In an article posted by Billboard on September 19th—well after the fervor over “Old Town Road” had died down—Billboard’s Senior Vice President of charts and data development, Silvio Pietroluongo, finally came clean, saying the decision to remove “Old Town Road” from the Hot Country Songs chart was “purely an internal decision.” But of course, Billboard didn’t pipe up about this as country music was getting dragged through the mud. They only spoke on the matter through proxies and on condition of anonymity. Why would they though, when it was country taking all the heat instead of Billboard?

Removing Lil Nas X from the Billboard Hot Country Songs chart proves Billboard either made a mistake adding it in the first place, or the mistake was removing it. But regardless of what anyone feels was the right decision in the matter, it was Billboard’s inconsistency that created the controversy. Blanco Brown’s “The Git Up” is allowed to chart in country, and so is Sturgill Simpson, even though he’s actively marketing Sound & Fury as his breakaway from the country genre. Again, “It’s definitely not a country record,” is Sturgill’s opinion on the matter.

The unfortunate and extremely messy chaos that ensued around Lil Nas X and “Old Town Road” is what can happen when these charts are not dealt with in any kind of uniform, informed, intuitive, judicious, or reverent manner. Ken Burns had been working seven years on an 8-part documentary about country music that aired in September, and all he could talk about in the run up to the film was how Lil Nas X should be considered country, attempting to stave off being rebuked by the public at large for devoting his time on such a racist genre. These are the widespread and effusive implications the judgement calls Billboard is making on these charts can have.

And don’t bother with the argument about how there’s actually more country on Sturgill Simpson’s Sound & Fury than there appears at first listen. This point was made in the review of the album when Saving Country Music concluded, “Multiple tracks on the album are country songs, just with a different sonic treatment.” But it’s those same sonic treatments that Billboard cited when removing Lil Nas X’s “Old Town Road” from the country indexes. Of course there are other records that Sound & Fury is more “country” than currently on Billboard’s Top Country Albums charts, but this is more of a further rebuke of Billboard’s methodology than it is an excuse to include Sturgill Simpson. Some country fans will criticize Sturgill unfairly for being on the country charts, when it was Billboard’s decision, not his.
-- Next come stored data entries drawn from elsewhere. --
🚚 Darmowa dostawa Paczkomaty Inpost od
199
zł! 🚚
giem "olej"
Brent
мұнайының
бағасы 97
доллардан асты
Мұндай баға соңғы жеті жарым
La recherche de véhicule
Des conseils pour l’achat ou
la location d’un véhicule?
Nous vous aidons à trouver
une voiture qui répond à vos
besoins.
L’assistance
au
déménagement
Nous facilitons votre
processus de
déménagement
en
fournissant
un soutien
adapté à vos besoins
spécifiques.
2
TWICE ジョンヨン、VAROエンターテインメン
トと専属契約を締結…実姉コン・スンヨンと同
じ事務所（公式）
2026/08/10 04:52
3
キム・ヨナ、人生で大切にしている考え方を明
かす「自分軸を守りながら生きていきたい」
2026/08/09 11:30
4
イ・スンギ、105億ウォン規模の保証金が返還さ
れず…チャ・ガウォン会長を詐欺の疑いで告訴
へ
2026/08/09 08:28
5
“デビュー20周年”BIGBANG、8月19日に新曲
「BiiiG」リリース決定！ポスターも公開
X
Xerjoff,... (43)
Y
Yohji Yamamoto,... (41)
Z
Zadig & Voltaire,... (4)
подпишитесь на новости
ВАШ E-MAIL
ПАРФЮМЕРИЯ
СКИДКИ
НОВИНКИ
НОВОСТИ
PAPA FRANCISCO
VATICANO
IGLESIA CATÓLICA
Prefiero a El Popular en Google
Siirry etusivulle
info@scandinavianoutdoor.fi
Also try telling the Texas band Green River Ordinance that none of this matters. They were kicked off the same chart in 2016 that Billboard has Sound & Fury placed at #3 at the moment for not being country enough. There is no way you can conclude that Green River Ordinance’s Fifteen is less country than Sturgill’s Sound & Fury.
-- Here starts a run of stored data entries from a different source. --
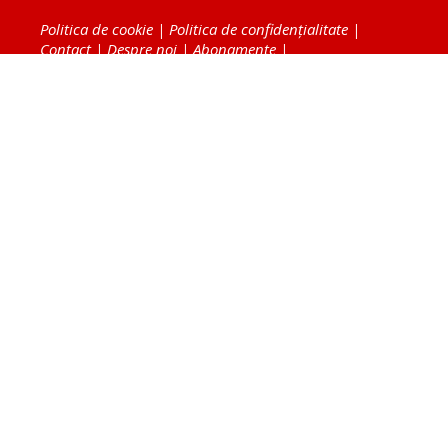
Politica de cookie
|
Politica de confidențialitate
|
Contact
|
Despre noi
|
Abonamente
|
Fototeca Ortodoxiei Românești
Radio TRINITAS
TV TRINITAS
Vestitorul Ortodoxiei
Agenţia de ştiri BASILICA
Patriarhia Română
Catedrala Mântuirii Neamului
BASILICA Travel
Serviciul de Colportaj Bisericesc
Atelierele Patriarhiei
Tipografia Cărţilor Bisericeşti
Conținutul și design-ul site-ului, toate informaţiile
publicate pe site de Ziarul Lumina sunt protejate de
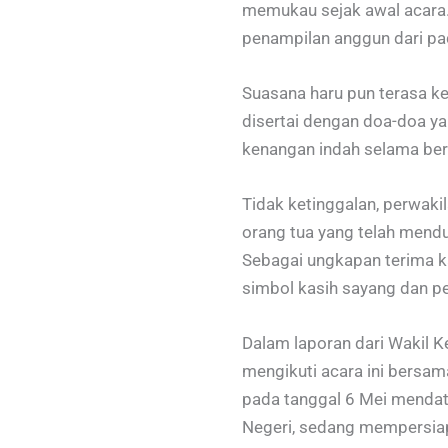
memukau sejak awal acara
penampilan anggun dari p
Suasana haru pun terasa k
disertai dengan doa-doa ya
kenangan indah selama ber
Tidak ketinggalan, perwaki
orang tua yang telah mend
Sebagai ungkapan terima k
simbol kasih sayang dan p
Dalam laporan dari Wakil K
mengikuti acara ini bersa
pada tanggal 6 Mei mendat
Negeri, sedang mempersiapk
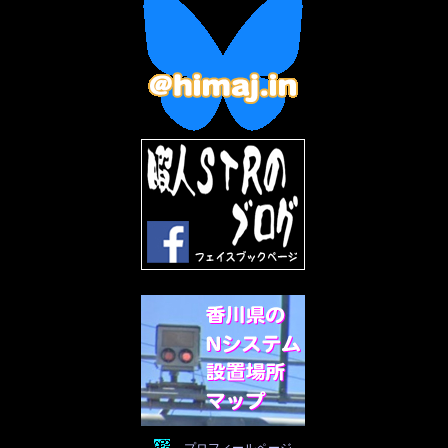
2022年12月
(10)
2022年11月
(9)
2022年10月
(8)
2022年9月
(5)
2022年8月
(11)
2022年7月
(31)
2022年6月
(30)
2022年5月
(31)
2022年4月
(30)
2022年3月
(31)
2022年2月
(28)
2022年1月
(21)
2021年12月
(19)
2021年11月
(5)
2021年10月
(5)
2021年9月
(11)
2021年8月
(12)
2021年7月
(11)
2021年5月
(26)
2021年4月
(6)
2021年3月
(4)
2021年2月
(4)
2021年1月
(7)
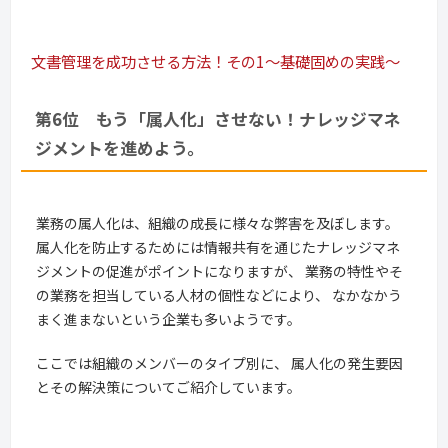
文書管理を成功させる方法！その1～基礎固めの実践～
第6位 もう「属人化」させない！ナレッジマネ
ジメントを進めよう。
業務の属人化は、組織の成長に様々な弊害を及ぼします。
属人化を防止するためには情報共有を通じたナレッジマネ
ジメントの促進がポイントになりますが、 業務の特性やそ
の業務を担当している人材の個性などにより、 なかなかう
まく進まないという企業も多いようです。
ここでは組織のメンバーのタイプ別に、 属人化の発生要因
とその解決策についてご紹介しています。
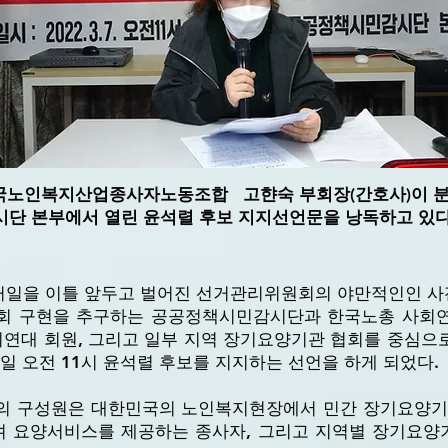
한국노인복지산업종사자노동조합 고햔숙 부회장(간호사)이 
단 본부에서 열린 윤석렬 후보 지지선언문을 낭독하고 있다
 선거일을 이틀 앞두고 벌어진 선거관리위원회의 야만적인인 
사회 구현을 추구하는 공공정책시민감시단과 한국노총 사
연대 회원, 그리고 일부 지역 장기요양기관 협회를 중심으
7일 오전 11시 윤석렬 후보를 지지하는 선언을 하게 되었다.
임의 구성원은 대한민국의 노인복지현장에서 민간 장기요양
 요양서비스를 제공하는 종사자, 그리고 지역별 장기요양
Sturgill Simpson’s new album charted #3 on the Billboard Top Rock Albums chart, as well as #12 on the all genre Billboard 200. The album found it’s home, and doesn’t need to chart in country to be dealt with equitably. Nowhere is Sound & Fury being listed as country. Why not honor the wishes of the artist, and allow the album to chart where it’s appropriate? Otherwise, it’s just taking up space and attention from titles that deserve that distinction on Billboard’s country charts, and further mucks up the already nauseating discussion about what country music even is.